Mumias slashes staff allowances, stops pay increments

The latest restructuring has also seen allowances of staff working outside the sugar miller’s premises halved. PHOTO | FILE

What you need to know:

  • Mumias Sugar Company's board has ordered deep cuts in car allowances paid to managers and supervisors starting March 1.
  • Mumias managing director Coutts Otollo informed staff of the changes, part of a restructuring process initiated by the board, in an internal memo dated February 13.
  • Sources indicated that the allowances of top executives, which vary according to departments, have been chopped in excess of Sh100,000 per month.

Troubled Mumias Sugar Company has halved senior staff allowances and frozen pay increments as it struggles to climb out of the deep pit of losses it fell into two years ago.

The company’s board has ordered deep cuts in car allowances paid to managers and supervisors starting March 1.

Mumias managing director Coutts Otollo informed staff of the changes, part of a restructuring process initiated by the board, in an internal memo dated February 13.

A Sh2,200 cooking gas allowance paid to the managers monthly has also been scrapped and the sale of sugar to staff at subsidised prices suspended to cut costs. 

The board hopes that the restructuring will help improve the bottom line of the sugar miller whose half-year loss widened fourfold to Sh2.08 billion in the six months to December 31, 2014.

The halving of car allowances means supervisors are now entitled to only Sh15,000 per month, down from the previous Sh30,000.

Superintendents – a rank higher than supervisors – are now entitled to Sh31,500, down from the previous Sh63,000. Sources indicated that the allowances of top executives, which vary according to departments, have been chopped in excess of Sh100,000 per month.

It remains to be seen whether the reduction in staff costs will help the miller find its footing even as it chokes with debt and losses that have been blamed on mismanagement and irregular import of cheap sugar that has intensified competition.

The listed company spent Sh2.2 billion on remuneration of its 1,689 employees in the first six months of last year, up from Sh1.9 billion in 2010, according to its annual report.

It owes seven banks more than Sh5 billion and has opened talks aimed at reviewing the repayment schedules as it struggles to remain afloat. The creditors include KCB, Ecobank and Dubai Bank.

Mumias is seeking to delay settlement of some of the debts by up to three or four years.

The latest restructuring has also seen allowances of staff working outside the sugar miller’s premises halved.

“The amount of travel allowance paid to staff working out of stations is to be reviewed, but the expectation is that this will be reduced by at least 50 per cent,” Mr Otolo’s memo reads.

Last month, Deputy President William Ruto’s meeting with Mumias officials over a Sh1 billion government bailout package agreed that the struggling miller halve its board to six and retrench 300 staff.

The chops in allowances, however, have unnerved staff, some of who now see a witch-hunt in the decision.

“We are wondering whether the board is deliberately creating discontent or disaffection among staff so as to ground the company and then offer it for sale at a very low price,” an employee who sought anonymity said.

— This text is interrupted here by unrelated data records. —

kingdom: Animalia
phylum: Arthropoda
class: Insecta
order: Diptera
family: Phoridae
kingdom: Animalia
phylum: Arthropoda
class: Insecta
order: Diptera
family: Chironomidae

Mumias’ woes deepened last month when Kenya Power moved to court seeking to freeze the miller’s assets until it settles a Sh1.1 billion electricity bill.

The amount demanded by the electricity supplier may unsettle Mumias’ planned bailout as it may encourage other creditors to go after it for money owed.

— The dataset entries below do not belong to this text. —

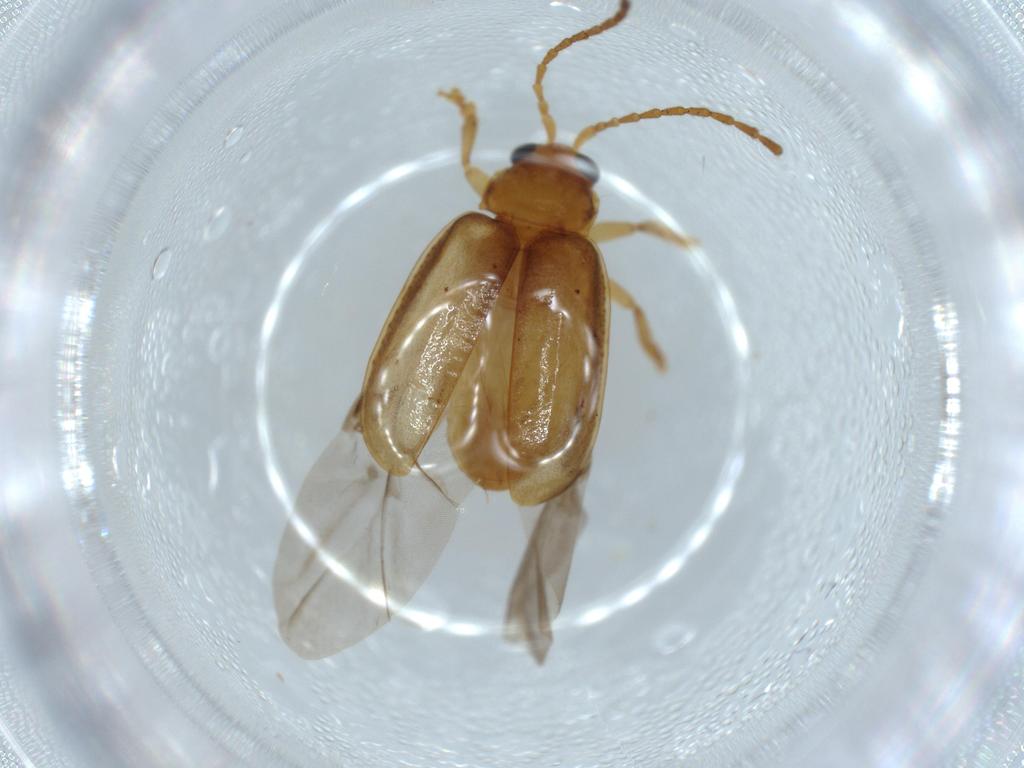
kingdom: Animalia
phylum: Arthropoda
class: Insecta
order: Coleoptera
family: Chrysomelidae
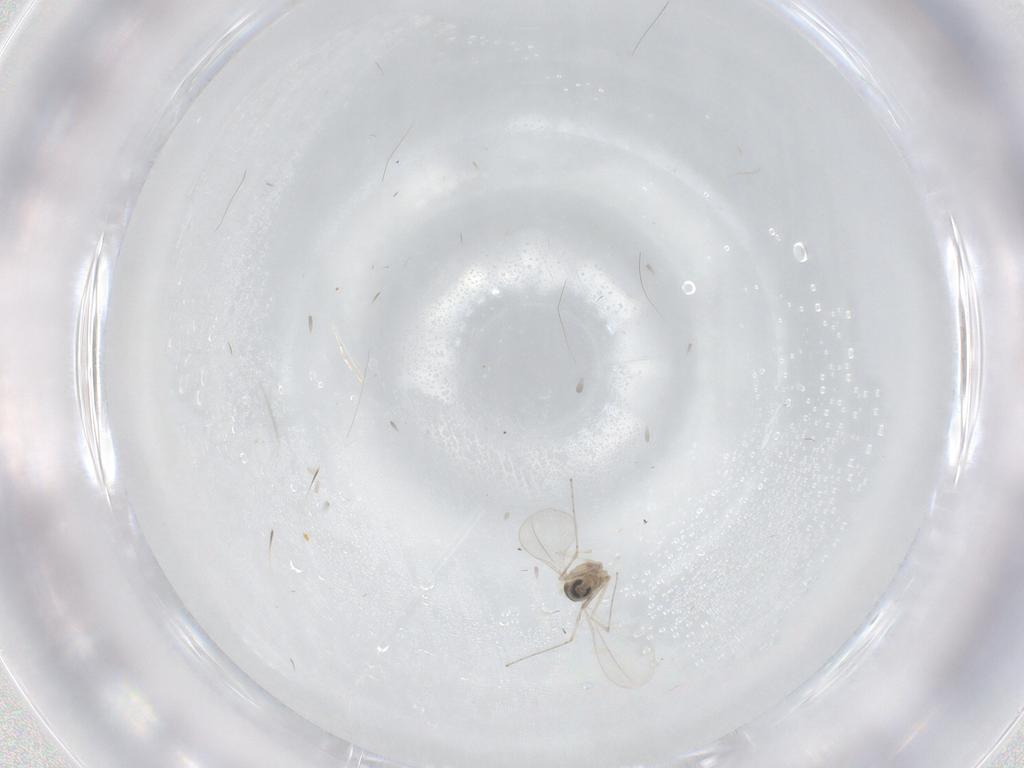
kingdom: Animalia
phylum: Arthropoda
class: Insecta
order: Diptera
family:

In January, security firm G4S filed a suit seeking Sh45 million in unpaid bills incurred over three years through the provision of guarding and courier services.

Mumias’ production units – sugar, co-generation power plant, bottled water and ethanol – have all been facing difficulties, prompting the government to intervene.

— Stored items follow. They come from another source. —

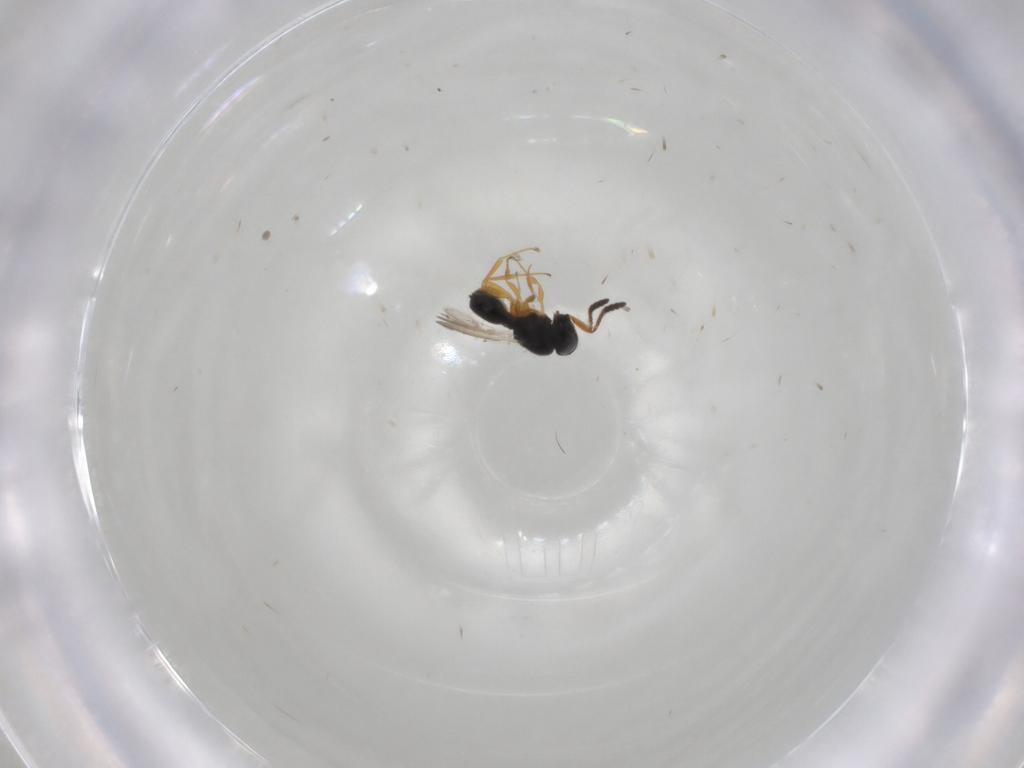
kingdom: Animalia
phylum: Arthropoda
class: Insecta
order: Hymenoptera
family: Scelionidae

Mumias is set to receive a Sh1 billion cash bailout from the government and plans a Sh4 billion rights issue aimed at turning around its fortunes.

But the cash call is subject to the approval of the miller’s shareholders during a forthcoming extra-ordinary general meeting expected Friday 10.

“In addition to the above measures, employees are advised that the code of conduct and conflict of interest declaration forms are under review and staff will be required to sign the revised declarations in due course,” Mr Otollo said in the memo.

Mumias’ financial troubles have been blamed on importation of illicit sugar by some of its past and present officials that have occasioned it massive losses. Dumping of illicit sugar remains rife despite existing safeguards that Kenya’s partners in the Comesa trading bloc have granted.

The Comesa secretariat last month granted Kenya a one-year extension – the fourth the country has sought – of the imports quota following the expiry of the third one on March 1.